[[ SOURCE MATERIAL, beginning ]]
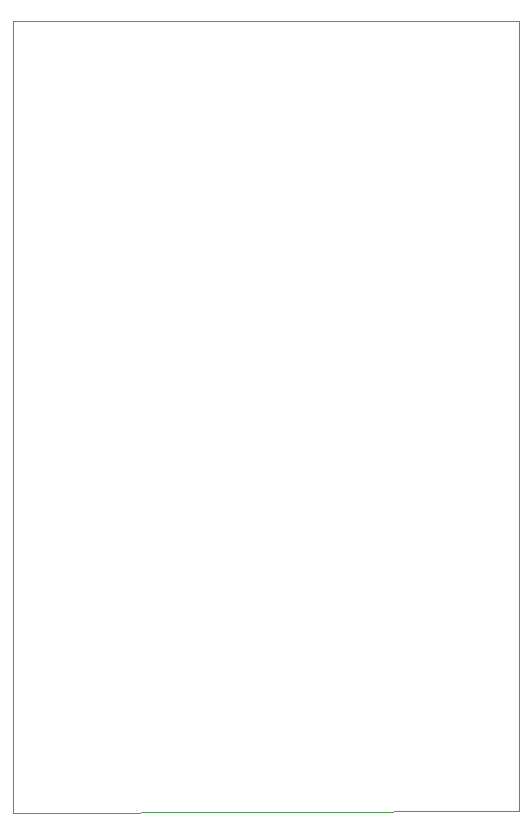
<source format=gm1>
%TF.GenerationSoftware,KiCad,Pcbnew,7.0.10*%
%TF.CreationDate,2024-03-22T23:10:46-04:00*%
%TF.ProjectId,Remote PCB,52656d6f-7465-4205-9043-422e6b696361,rev?*%
%TF.SameCoordinates,Original*%
%TF.FileFunction,Profile,NP*%
%FSLAX46Y46*%
G04 Gerber Fmt 4.6, Leading zero omitted, Abs format (unit mm)*
G04 Created by KiCad (PCBNEW 7.0.10) date 2024-03-22 23:10:46*
%MOMM*%
%LPD*%
G01*
G04 APERTURE LIST*
%TA.AperFunction,Profile*%
%ADD10C,0.100000*%
%TD*%
G04 APERTURE END LIST*
D10*
X54814000Y-78723000D02*
X12015000Y-78850000D01*
X12015000Y-11794000D01*
X54814000Y-11794000D01*
X54814000Y-78723000D01*
M02*

</source>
[[ SOURCE MATERIAL, end ]]
| EXERCISE INSTRUCTIONS |
Where a line of the records holds the word "LIST", copy that line.

| TASK ANSWER |
G04 APERTURE LIST*
G04 APERTURE END LIST*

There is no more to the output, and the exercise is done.